No, we aren’t a Japanese Restaurant.

dragonfly wordsOver the past 6 years there have been many people who hear “The Dragonfly House Children’s Advocacy Center” and immediately look confused and ask what we do.  More than one person has actually pulled in our parking lot and knocked on our door just to ask us who we are.  We have been mistaken as a hardware store (no lie!).  At least once a week, and sometimes more, people forget the “dragonfly” and trade it out for another random insect, most commonly the butterfly.  We have even had someone ask us if we are a Japanese restaurant.  But no, we are none of those things.  I understand why the name itself may make people wonder – it is kind of odd and doesn’t really explain much.  In fact, one of the most common questions I get when doing presentations is “why are you named “The Dragonfly House”?”

The Dragonfly itself has taken on different symbols throughout different cultures:  Power and Poise (for their graceful flight and ability to move forwards and backwards, side to side, up and down – at speeds up to 45 miles an hour).  The opening of one’s eyes (because the eyes of a dragonfly can see 360 degrees around it, it relates to the vision of the mind and the ability to see beyond your own limitations).  Living in the moment (dragonflies only fly for a small portion of their life so they leave nothing to be desired in their few short months – they in the moment and live life to the fullest).  The symbol list goes on and on … Courage, Strength, Happiness

But with all of these meanings, each one being able to relate back to working with child abuse victims, there are two specific meanings that the Japanese culture recognizes the dragonfly as (and no we aren’t Japanese or a Japanese restaurant but stay with me here) – Hope and Change.  That is how we came up with our name.  Those meanings exemplify who we are and what we strive every day to give to the children who walk through our doors.  Hope for a brighter future free from the abuse they have endured.  Change from the situation they were in to a life they deserve.  We want them to experience this hope and this change with courage.  We want to show them the strength they have inside themselves.  We want them to see happiness the way every young child should.  We want to open their eyes so they can see that what happened to them is not their fault.  We want them to live their life to the fullest.  We want them to do all of those things with power and with poise.

Think about a child that has suffered abuse – whether it is from neglect, physical abuse, sexual abuse, emotional abuse, or witnessing violence.  Put yourself in their shoes and inside their innocent little minds.  Think about the fear, guilt, and shame they place on themselves.  Think about the pain they feel, the helplessness they experience, the confusion they are in.  Think about their brokenness and their heartbreak.  When kids come into our center these are the emotions they are carrying inside them.  These are the emotions they are trying to make sense of and cope with.  But then they meet with Heydy and talk to Kim and see Dr. Amy.  They spend time with the nurse and get to pick out a blanket and have a snack.  They get to play in the lobby and be surrounded by people who only want to help them and make things better.  They get to go to therapy with Jenny, Rebecca, Tashia, or another one of our amazing therapists. They get to have a team of people that include social workers and detectives working and fighting FOR them.  Then, piece by piece, one symbol at a time, we are replacing sadness with happiness, fear with strength, shame with courage, pain with hope, and brokenness with change.
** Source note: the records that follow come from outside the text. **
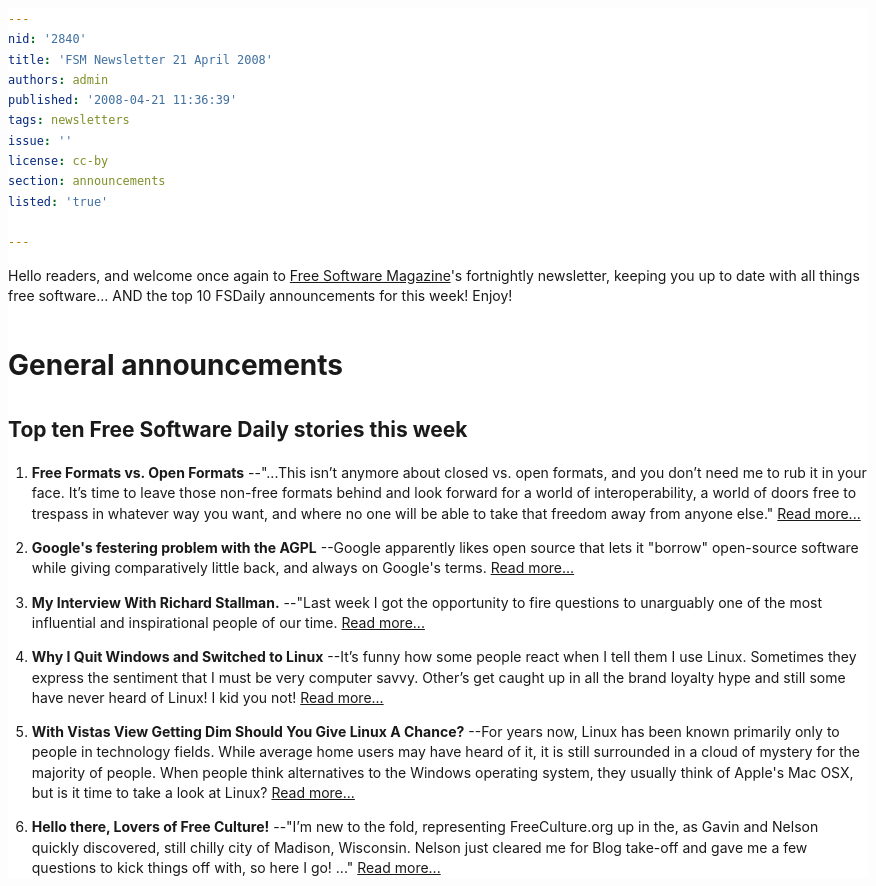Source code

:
 ```yaml
---
nid: '2840'
title: 'FSM Newsletter 21 April 2008'
authors: admin
published: '2008-04-21 11:36:39'
tags: newsletters
issue: ''
license: cc-by
section: announcements
listed: 'true'

---
```

Hello readers, and welcome once again to [Free Software Magazine](http://www.freesoftwaremagazine.com/)'s fortnightly newsletter, keeping you up to date with all things free software... AND the top 10 FSDaily announcements for this week! Enjoy!

General announcements
=====================

Top ten Free Software Daily stories this week
---------------------------------------------

1. **Free Formats vs. Open Formats** --"...This isn’t anymore about closed vs. open formats, and you don’t need me to rub it in your face. It’s time to leave those non-free formats behind and look forward for a world of interoperability, a world of doors free to trespass in whatever way you want, and where no one will be able to take that freedom away from anyone else." [Read more...](http://www.fsdaily.com/Philosophy/Free_Formats_vs_Open_Formats)

2. **Google's festering problem with the AGPL** --Google apparently likes open source that lets it "borrow" open-source software while giving comparatively little back, and always on Google's terms. [Read more...](http://www.fsdaily.com/Legal/Googles_festering_problem_with_the_AGPL)

3. **My Interview With Richard Stallman.** --"Last week I got the opportunity to fire questions to unarguably one of the most influential and inspirational people of our time. [Read more...](http://www.fsdaily.com/Community/My_Interview_With_Richard_Stallman)

4. **Why I Quit Windows and Switched to Linux** --It’s funny how some people react when I tell them I use Linux. Sometimes they express the sentiment that I must be very computer savvy. Other’s get caught up in all the brand loyalty hype and still some have never heard of Linux! I kid you not! [Read more...](http://www.fsdaily.com/Community/Why_I_Quit_Windows_and_Switched_to_Linux)

5. **With Vistas View Getting Dim Should You Give Linux A Chance?** --For years now, Linux has been known primarily only to people in technology fields. While average home users may have heard of it, it is still surrounded in a cloud of mystery for the majority of people. When people think alternatives to the Windows operating system, they usually think of Apple's Mac OSX, but is it time to take a look at Linux? [Read more...](http://www.fsdaily.com/Beginner/With_Vistas_View_Getting_Dim_Should_You_Give_Linux_A_Chance)

6. **Hello there, Lovers of Free Culture!** --"I’m new to the fold, representing FreeCulture.org up in the, as Gavin and Nelson quickly discovered, still chilly city of Madison, Wisconsin. Nelson just cleared me for Blog take-off and gave me a few questions to kick things off with, so here I go! ..." [Read more...](http://www.fsdaily.com/Community/Hello_there_Lovers_of_Free_Culture)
Sometimes organizations are named after people and the work they did or a cause they led.  Sometimes agencies go simple and name their organization after the town or county they are housed in.  There really is no right or wrong way to name an agency.  Symbols aren’t always the first choice but for us it was the only choice.  When this agency was being created back in 2009, it was very important to me that it have a name that was meaningful and symbolized the work that we do.  When it came time to choose that name there was no hesitation.  There was only one option presented and every person who was part of the creation process in that room at the time agreed on it.  Offering hope, change, strength, and courage to child victims of abuse:  The Dragonfly House Children’s Advocacy Center.